Consigne:
Répondez à ces questions à partir de l'extrait sur Infinito nero donné plus bas :
(a) À quelle condition l'extase peut-elle survenir ?
(b) Quel instrument produit le troisième élément, constamment déphasé, au tout début de l'œuvre ?
(c) Que souligne la reprise d'une comptine vers la fin d'Infinito nero ?

Extrait du texte:
L'extase, le « doux naufrage » de la conscience humaine, ne peut survenir que lorsque la voix de la nature prime sur la raison, l'empêchant d'analyser (donc de « dé-lier ») les sensations, en effaçant les bornes entre réalité intérieure et réalité extérieure.

Au tout début d'Infinito nero, estasi di un atto (1998), l'écart entre deux événements sonores réguliers (coups de langue à la flûte et à la clarinette) et un troisième élément constamment déphasé (coups de langue au hautbois) crée une sorte de « clinamen » acoustique qui nous fait entrer lentement dans l'univers halluciné de sainte Marie-Madeleine de'Pazzi. Des extases mystiques de la sainte, soigneusement transcrites par les soeurs, Sciarrino a choisi quelques mots, quelques phrases prononcées très vite (rapidité des extases qui obligeait les religieuses à répéter plus lentement, mot à mot, ces monologues, avant de les transcrire). La reprise d'une comptine, vers la fin d'Infinito nero, souligne le passage vers la véritable extase de la sainte lorsqu'elle régresse au stade de l'enfance, à l'état de pureté parfaite.

Données extraites:

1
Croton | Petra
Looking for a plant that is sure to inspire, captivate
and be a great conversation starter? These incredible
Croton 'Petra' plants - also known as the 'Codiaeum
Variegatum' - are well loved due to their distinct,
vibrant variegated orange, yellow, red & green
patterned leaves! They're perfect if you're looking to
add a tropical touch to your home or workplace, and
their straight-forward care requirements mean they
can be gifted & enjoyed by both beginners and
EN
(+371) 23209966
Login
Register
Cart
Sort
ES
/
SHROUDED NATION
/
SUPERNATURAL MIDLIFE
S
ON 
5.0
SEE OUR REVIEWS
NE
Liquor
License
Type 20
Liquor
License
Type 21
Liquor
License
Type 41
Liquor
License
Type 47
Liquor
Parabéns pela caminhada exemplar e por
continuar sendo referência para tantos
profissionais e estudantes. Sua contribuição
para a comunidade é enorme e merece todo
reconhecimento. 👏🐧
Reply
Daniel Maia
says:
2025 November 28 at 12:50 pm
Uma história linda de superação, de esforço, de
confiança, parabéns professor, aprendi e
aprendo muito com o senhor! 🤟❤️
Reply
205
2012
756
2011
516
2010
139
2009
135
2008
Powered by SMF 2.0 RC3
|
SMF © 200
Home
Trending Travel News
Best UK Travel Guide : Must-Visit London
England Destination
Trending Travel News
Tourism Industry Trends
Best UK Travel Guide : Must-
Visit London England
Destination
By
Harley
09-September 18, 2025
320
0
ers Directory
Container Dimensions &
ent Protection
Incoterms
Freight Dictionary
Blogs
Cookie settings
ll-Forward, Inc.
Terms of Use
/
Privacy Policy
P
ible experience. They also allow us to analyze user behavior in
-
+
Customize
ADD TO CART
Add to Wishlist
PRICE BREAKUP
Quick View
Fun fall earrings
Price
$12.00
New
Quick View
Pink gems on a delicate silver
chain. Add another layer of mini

Réponse:
(a) L'extase ne peut survenir que lorsque la voix de la nature prime sur la raison.
(b) Le hautbois, par des coups de langue.
(c) Elle souligne le passage vers la véritable extase de la sainte, lorsqu'elle régresse au stade de l'enfance, à l'état de pureté parfaite.